We can rewrite (3) using the Beta–Gamma identity: \[ f(x) = \frac{\Gamma (a+b)}{\Gamma (a) \Gamma (b)}x^{a-1} (1-x)^{b-1} \quad x \in (0, 1). \] Using definition of the mean, \[ \begin{align*} \mathbb{E}[X] &= \int_{0}^1 x f(x)dx \\\\ &= \int_{0}^1 x \frac{\Gamma (a+b)}{\Gamma (a) \Gamma (b)}x^{a-1} (1-x)^{b-1} dx \\\\ &= \frac{\Gamma (a+b)}{\Gamma (a) \Gamma (b)} \int_{0}^1 x^{a} (1-x)^{b-1} dx \\\\ &= \frac{\Gamma (a+b)}{\Gamma (a) \Gamma (b)} B(a+1, b) \\\\ &= \frac{\Gamma (a+b)}{\Gamma (a) \Gamma (b)} \frac{\Gamma (a+1) \Gamma (b)}{\Gamma (a+b+1)} \end{align*} \] Since \(\Gamma (a+1) = a \Gamma (a)\) and similarly, \(\Gamma (a+b+1) = (a+b)\Gamma (a+b)\), \[ \begin{align*} \mathbb{E}[X] &= \frac{\Gamma (a+b)}{\Gamma (a) \Gamma (b)} \frac{a\Gamma (a) \Gamma (b)}{(a+b)\Gamma (a+b)} \\\\ &= \frac{a}{a+b} \end{align*} \] We use the fact \(\operatorname{Var}(X) = \mathbb{E}[X^2] - (\mathbb{E}[X] )^2\).

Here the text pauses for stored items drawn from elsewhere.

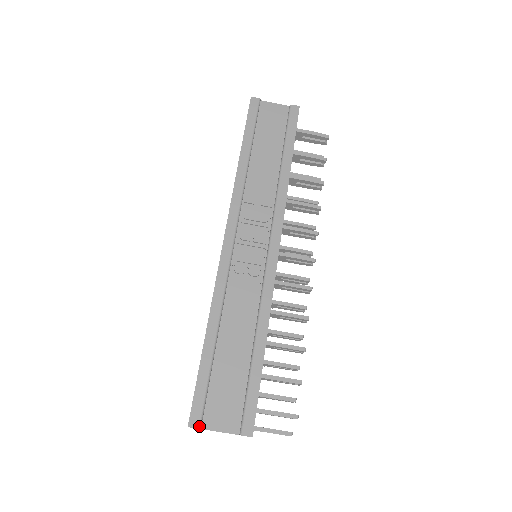
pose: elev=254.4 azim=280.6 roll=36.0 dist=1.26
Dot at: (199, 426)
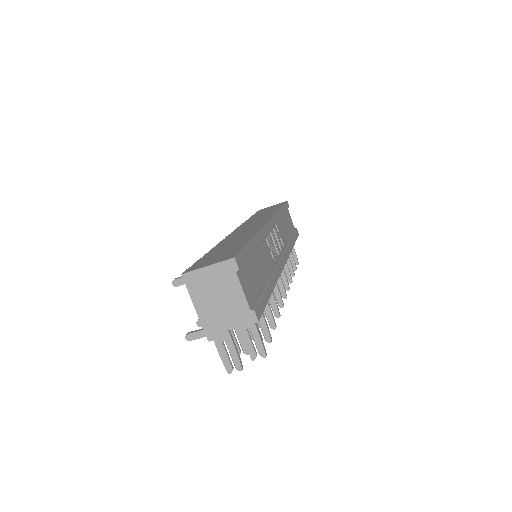
Dot at: (239, 268)
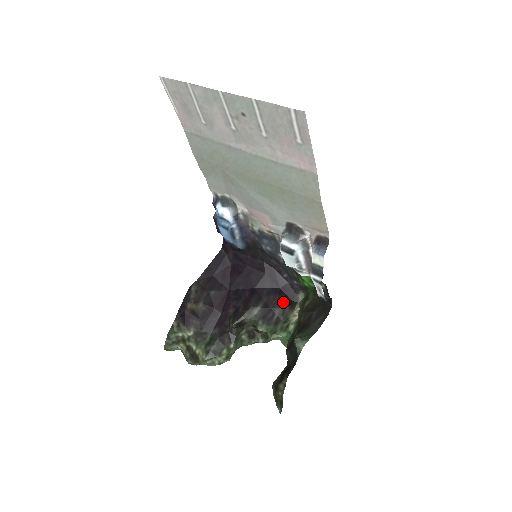
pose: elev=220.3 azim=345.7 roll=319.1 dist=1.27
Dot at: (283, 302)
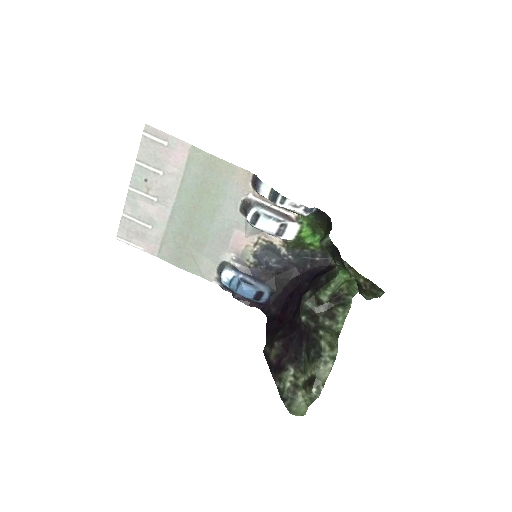
Dot at: (323, 274)
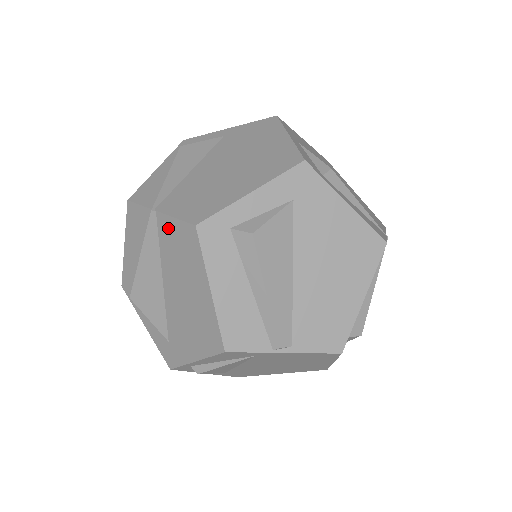
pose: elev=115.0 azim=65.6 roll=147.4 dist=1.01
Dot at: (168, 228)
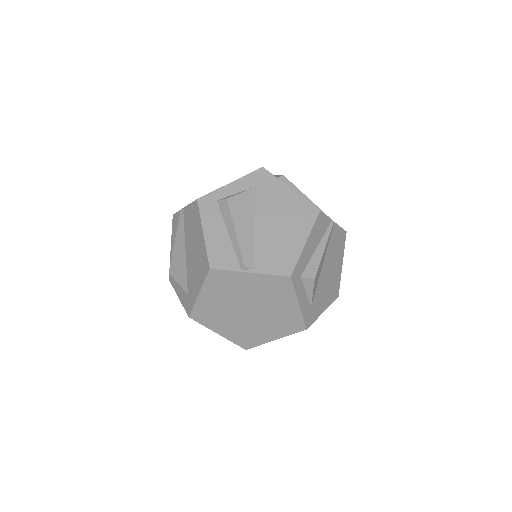
Dot at: (187, 213)
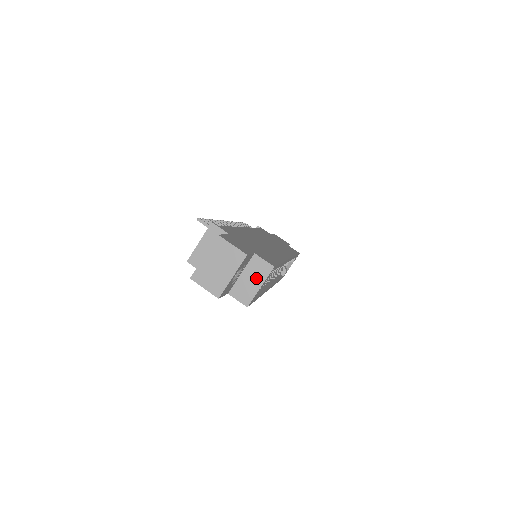
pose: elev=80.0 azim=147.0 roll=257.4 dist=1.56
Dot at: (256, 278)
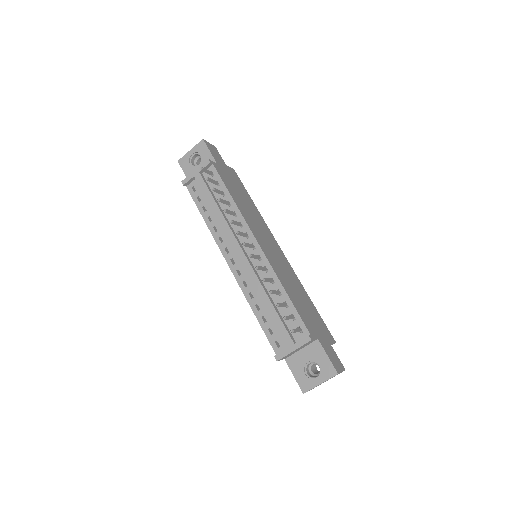
Dot at: occluded
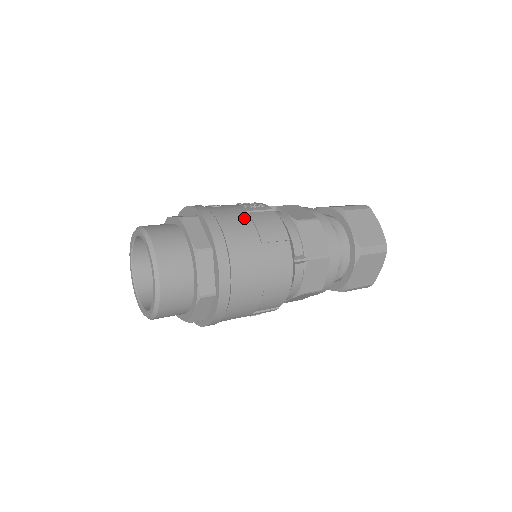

Compute\(\mathbb{E}[X^2]\): \[ \begin{align*} \mathbb{E}[X^2] &= \int_{0}^1 x^2 f(x)dx \\\\ &= \frac{\Gamma (a+b)}{\Gamma (a) \Gamma (b)} \int_{0}^1 x^{a+1} (1-x)^{b-1} dx \\\\ &= \frac{\Gamma (a+b)}{\Gamma (a) \Gamma (b)} B(a+2, b) \\\\ &= \frac{\Gamma (a+b)}{\Gamma (a) \Gamma (b)} \frac{\Gamma (a+2) \Gamma (b)}{\Gamma (a+b+2)} \end{align*} \] Since \(\Gamma (a+2) = (a+1) \Gamma (a+1) = (a+1) a \Gamma (a)\), and similarly, \(\Gamma (a+b+2) = (a+b+1)(a+b)\Gamma (a+b)\), \[ \begin{align*} \mathbb{E}[X^2] &= \frac{\Gamma (a+b)}{\Gamma (a) \Gamma (b)} \frac{(a+1)a\Gamma (a) \Gamma (b)}{(a+b+1)(a+b)\Gamma (a+b)} \\\\ &= \frac{a(a+1)}{(a+b)(a+b+1)}. \end{align*} \] Substitute the results: \[ \begin{align*} \operatorname{Var}(X) &= \mathbb{E}[X^2] - (\mathbb{E}[X] )^2 \\\\ &= \frac{a(a+1)}{(a+b)(a+b+1)} - (\frac{a}{a+b})^2 \\\\ &= \frac{a(a+1)(a+b) - a^2 (a+b+1) }{(a+b)^2(a+b+1)} \\\\ &= \frac{ab}{(a+b)^2(a+b+1)} \end{align*} \]

Mean and Variance of the Uniform Distribution:

Using definition of the mean, \[ \begin{align*} \mathbb{E}[X] &= \int_{a}^b x \frac{1}{b-a}dx \\\\ &= \frac{1}{b-a} (\frac{b^2 - a^2}{2}) \\\\ &= \frac{a+b}{2} \end{align*} \] Also, \[ \begin{align*} \mathbb{E}[X^2] &= \int_{a}^b x^2 \frac{1}{b-a}dx \\\\ &= \frac{1}{b-a} (\frac{b^3 - a^3}{3}) \\\\ &= \frac{a^2 +ab + b^2}{3} \end{align*} \] and then \[ \begin{align*} \operatorname{Var}(X) &= \mathbb{E}[X^2] - (\mathbb{E}[X] )^2 \\\\ &= \frac{a^2 +ab + b^2}{3} - (\frac{a+b}{2})^2 \\\\ &= \frac{4(a^2 + ab +b^2)-3(a^2 + 2ab + b^2)}{12} \\\\ &= \frac{(b-a)^2}{12}. \end{align*} \]